I currently work as an Android developer so I have a solid handle on Java. I am familiar with JavaScript and node seems like a good fit for the project.
I an trying to find a database that is good at handling multiple small requests. I am leaning toward MySQL as I am famillar with SQL.
The database won't have any content in it, just user information.
This does seem like a good opportunity to learn MongoDB. If you already know JavaScript well, determining how to store data in MongoDB will be pretty straightforward.
When you say lots of small requests, your real concern should be how many concurrent transactions you need to support, especially concurrent transactions against the same data, and concurrent transactions that will update the same data. That is where you will face many of your performance problems.
Depending on resources, both MongoDB and MySQL should be able to support at least 10 transactions a second--probably a lot more--without any demonstrable performance issues. Of course, this statement is a vast generalization. A lot will depend on how you configure your database, how you structure your data, user usage of your data, resources, how these interact together--especially during peak usage, and many other secondary and tertiary things. But "out-of-the-box" MySQL and MongoDB instances should be able to handle at least 10 "simple" transactions a second.
The only way to really know is to performance test your application. And both MongoDB and MySQL can be scaled to handle increased user loads.
The short answer is don't worry too much about which database is good at handling multiple small requests, both MongoDB and MySQL are good at it. Which is better is not an absolute and depends on many of the factors I listed above. If you actually have the choice, really the question should be which do you want to use.
screw server. based ones. sqlite is your solution.. entire database is a file. runs within your projects process. has a C/C++ interface as well as one for C#. java libraries can be found to interact with it as well http://sqlite.org
I always found familiarity bias to lead to bad decisions long term. "I am familiar with PHP and MySQL therefore its the best tool for the job."
Multiple small requests and SQL? SQL is inherently slow compared to document model. SQL works best with bulk batch requests. Not small requests. Sure with right caching etc its quick... but think of scalability, rapid growth - those are not fundamental design pillars of any SQL. What then? stacking Redis nodes on top of your MySQL?
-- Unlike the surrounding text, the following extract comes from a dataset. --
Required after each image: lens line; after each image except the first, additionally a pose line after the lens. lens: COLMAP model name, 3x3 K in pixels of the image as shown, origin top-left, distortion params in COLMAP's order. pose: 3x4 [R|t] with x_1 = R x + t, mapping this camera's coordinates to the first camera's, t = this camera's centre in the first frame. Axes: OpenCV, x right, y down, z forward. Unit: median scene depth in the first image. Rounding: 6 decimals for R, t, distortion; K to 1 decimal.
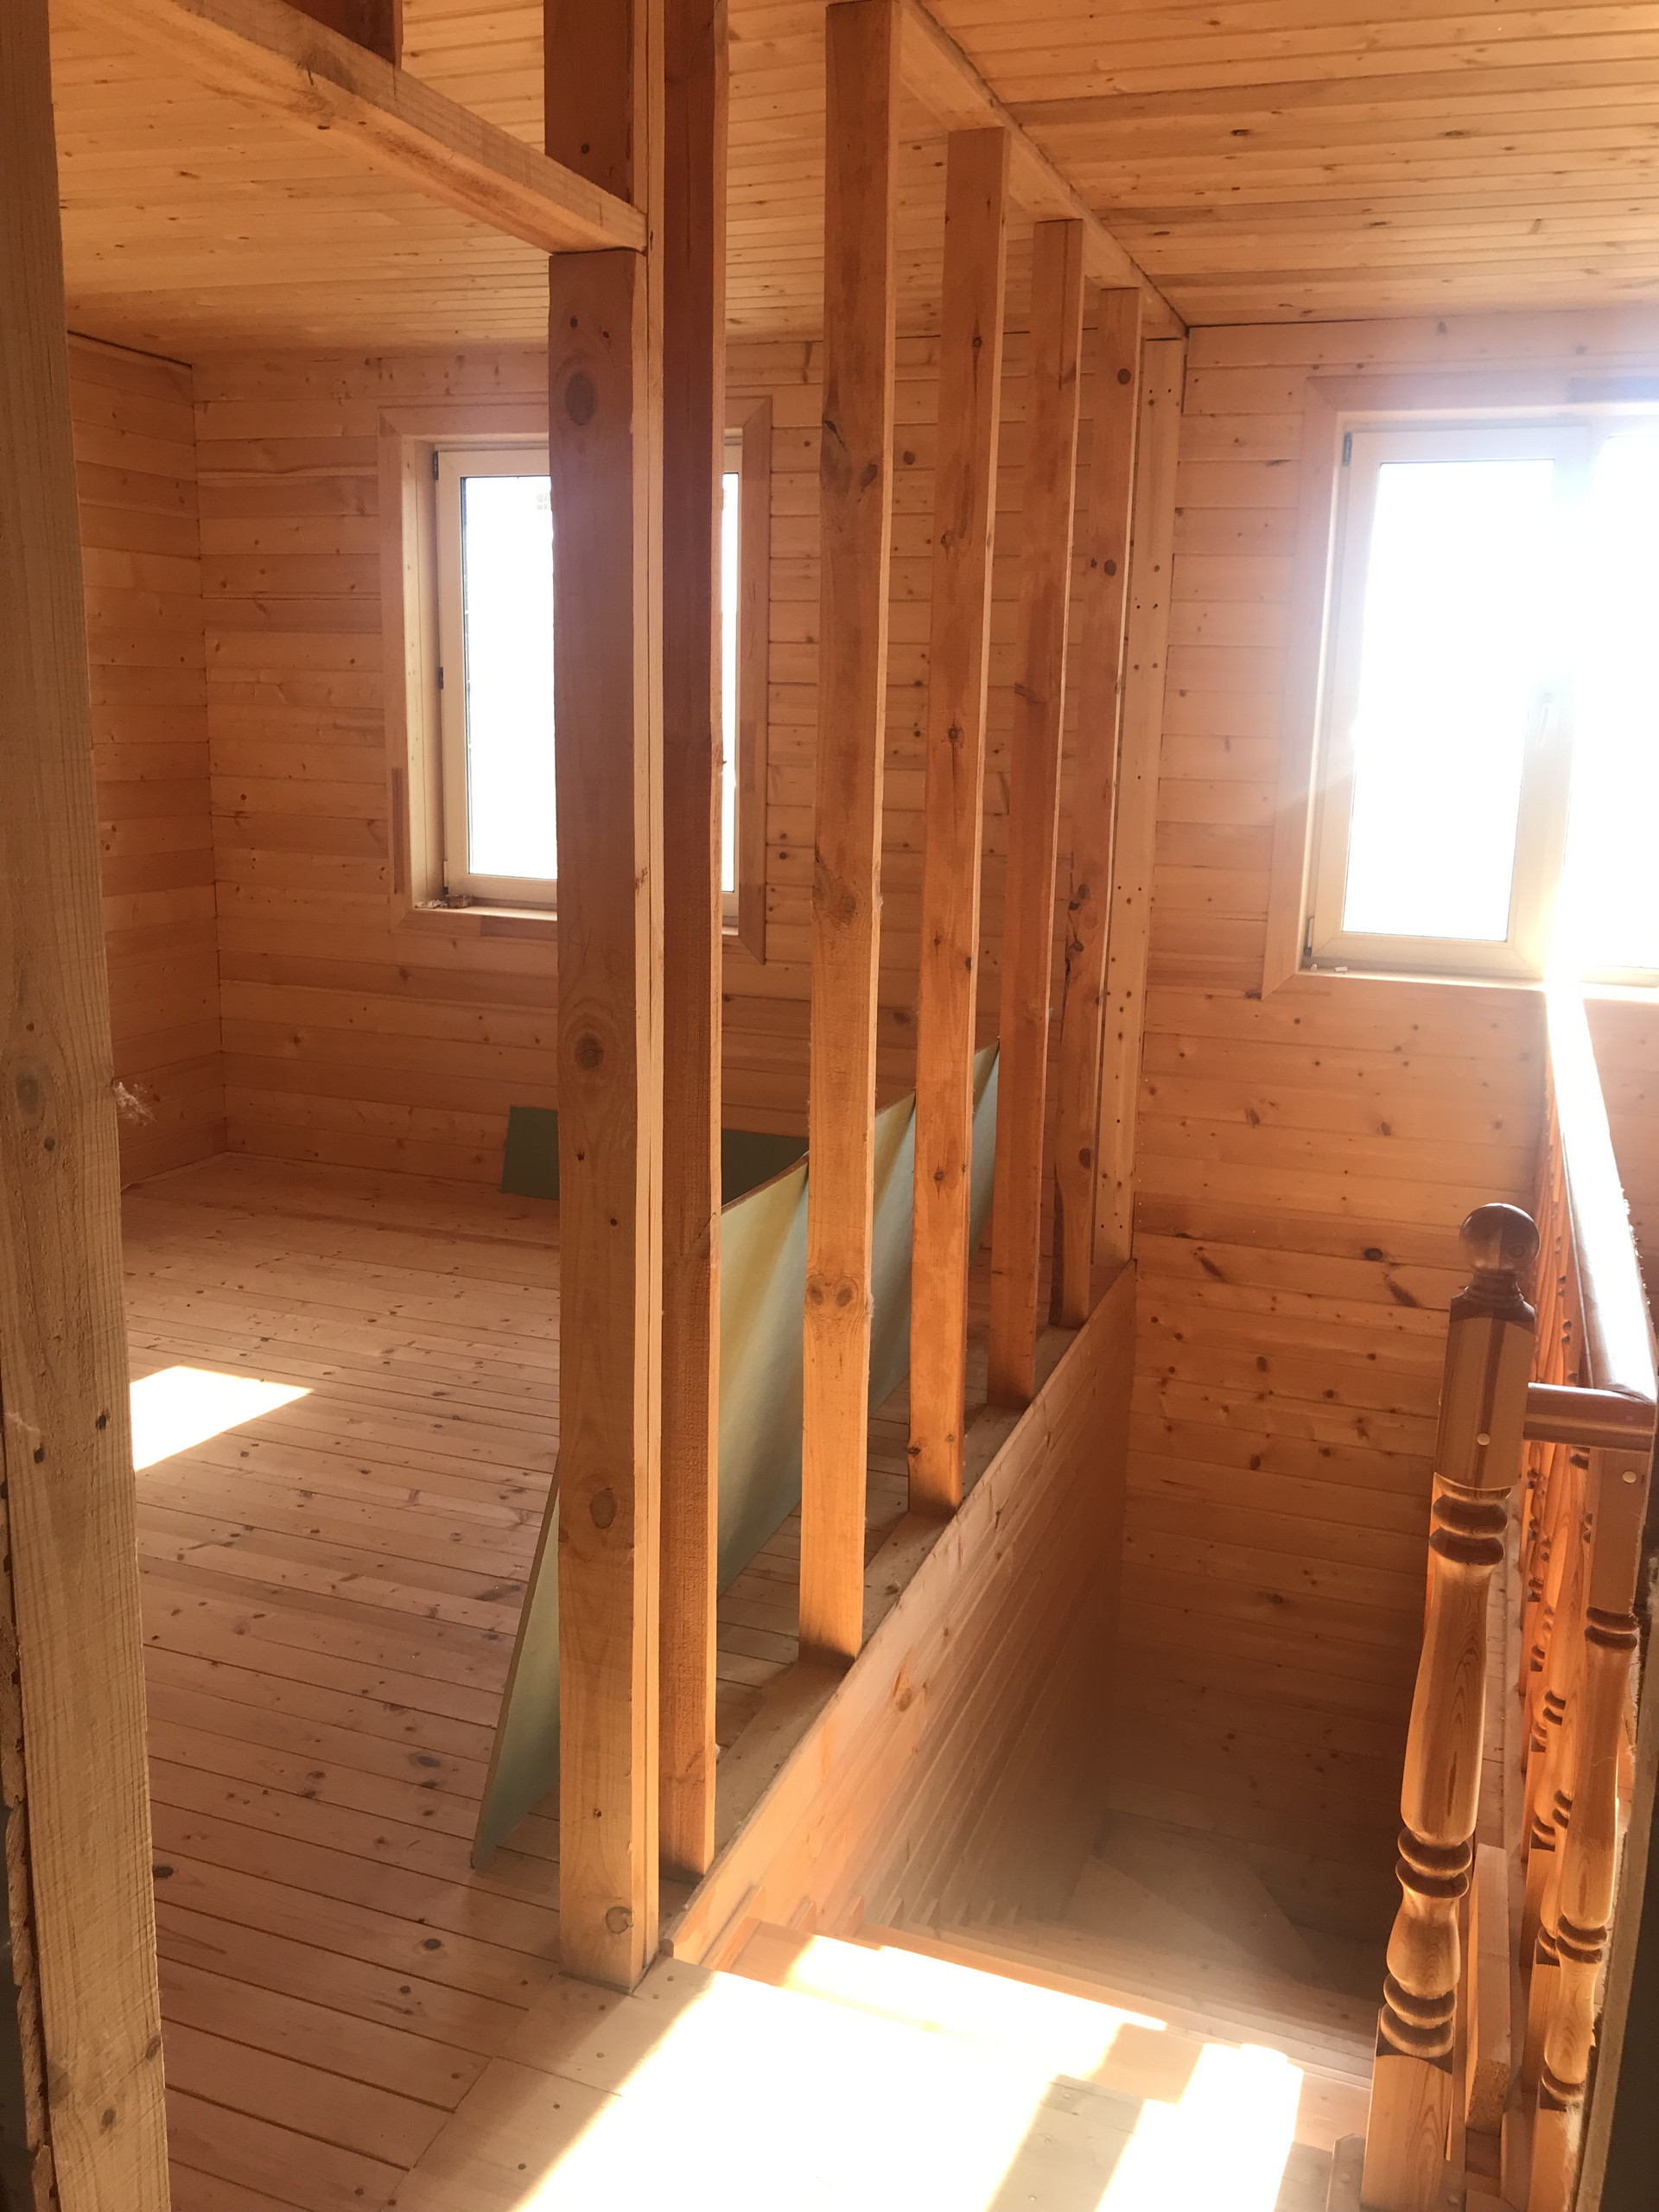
lens RADIAL K [[1830.2, 0, 823.4], [0, 1830.2, 1092.7], [0, 0, 1]] dist [0.035550, -0.035815]
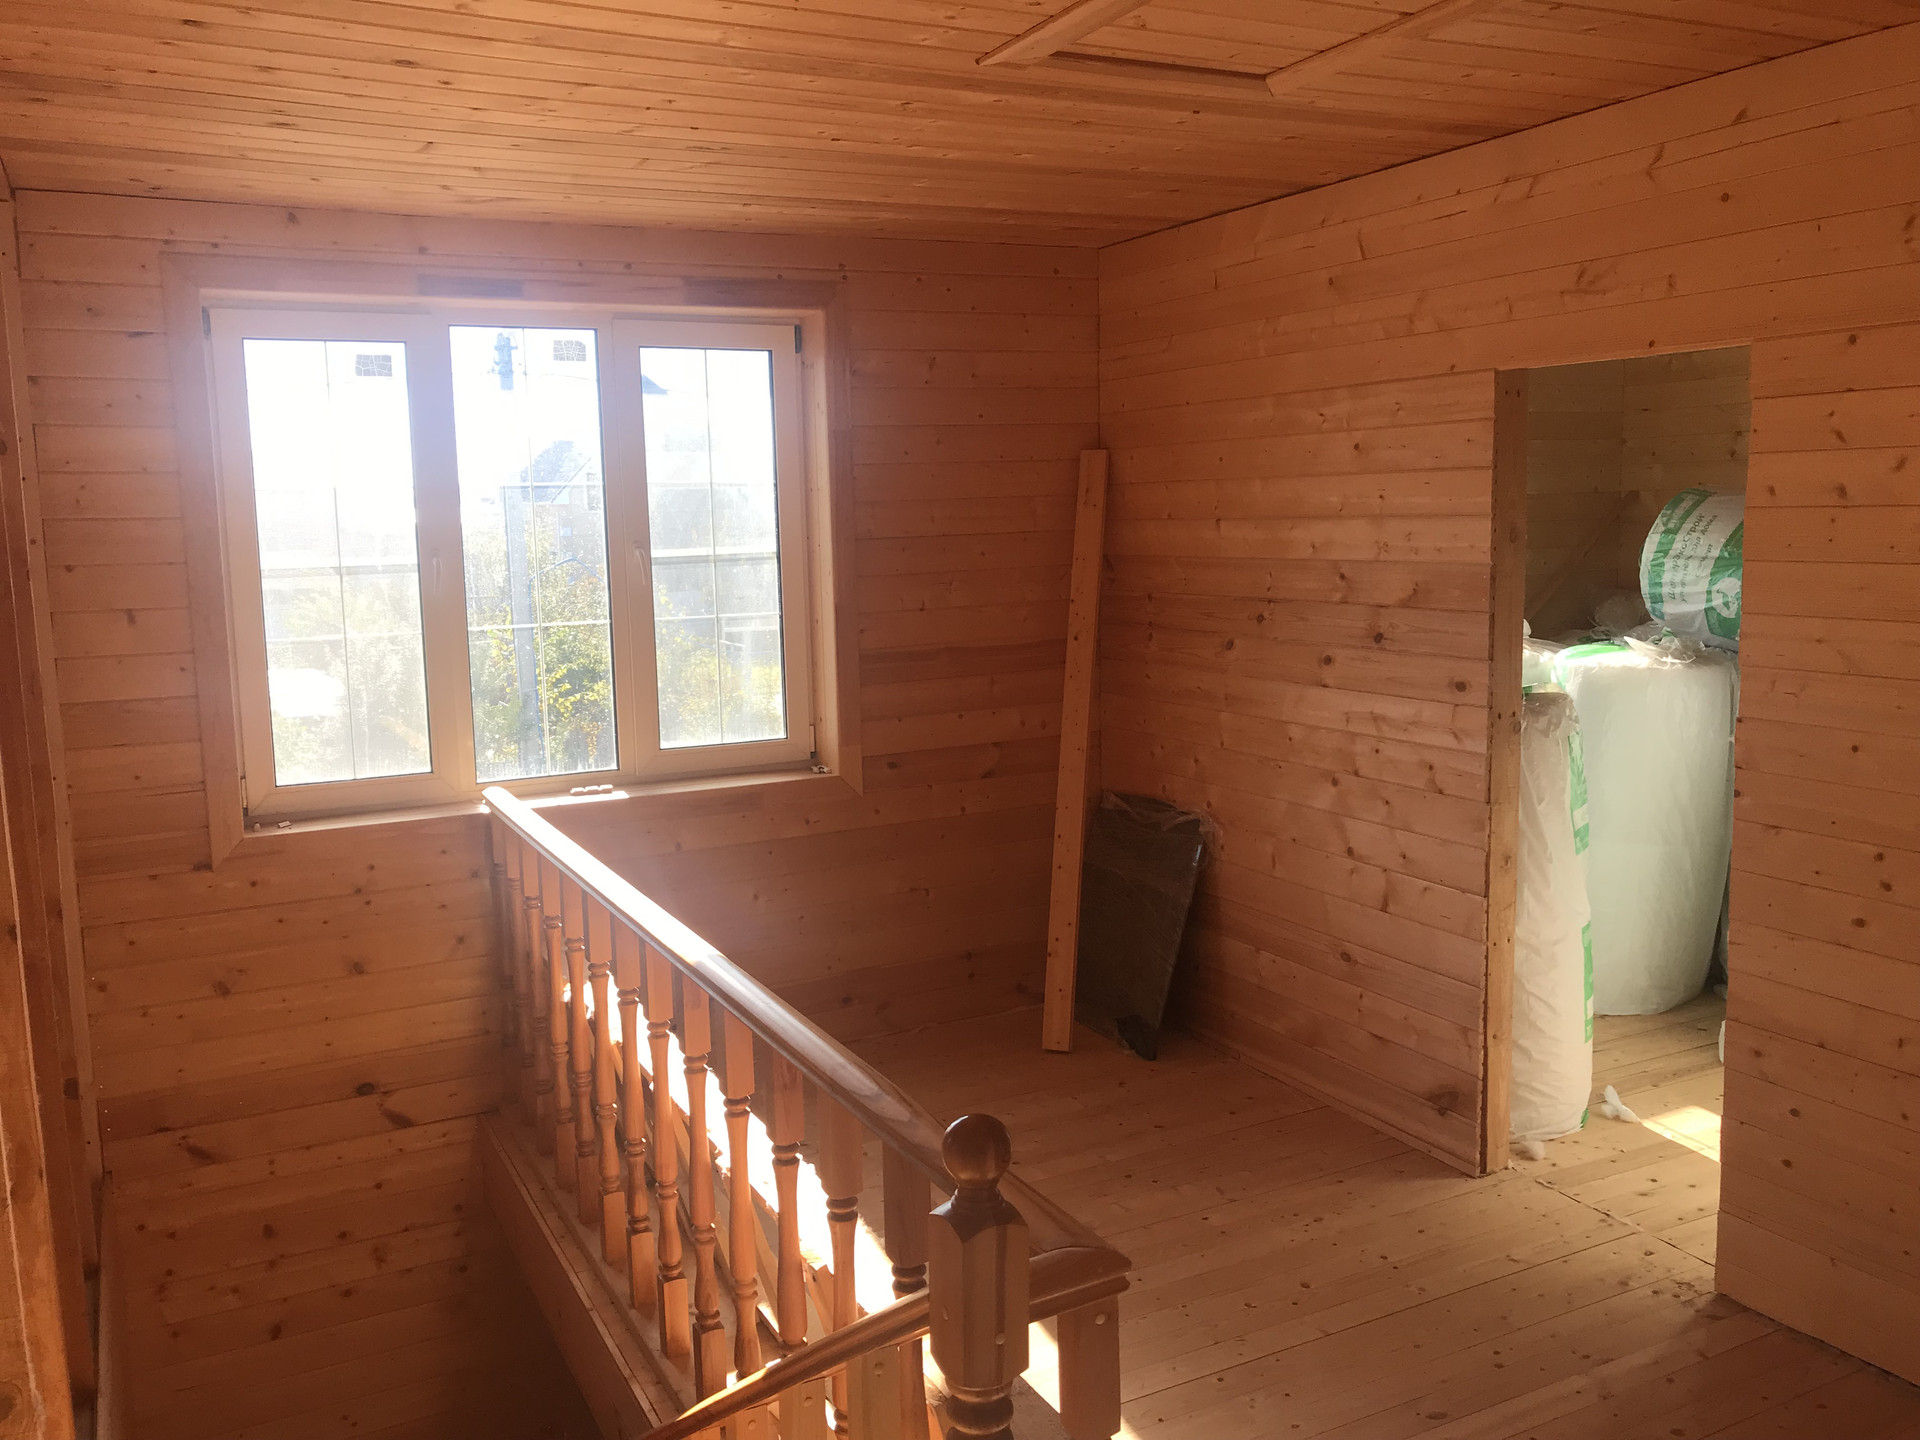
lens RADIAL K [[1588.6, 0, 957.9], [0, 1588.6, 726.8], [0, 0, 1]] dist [0.035550, -0.035815]
pose [[0.676694, -0.139051, 0.723014, -0.097208], [0.187994, 0.982085, 0.012925, -0.061864], [-0.711859, 0.127176, 0.690712, 0.119494]]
And unless you absolutely need the extensive relational data mapping of SQL why use it at all. DOC DB's take less than a week to learn. For chat apps, games, etc - I'd recommend MongoDB or Couchbase. Couchbase scales linearly with plug and play ease. Runs javascript for index calculations and http for queries. Serves JSON. Its FAST. It has memcache. A track record of proven performance in viral growth deployments.
Up to you though, staying in comfort zone is always easy.
edit: Just a quick note, I am developing a messaging/social app right now with node/couchbase. Couchbase is a pleasure to develop against. Early node drivers sucked, but its solid now.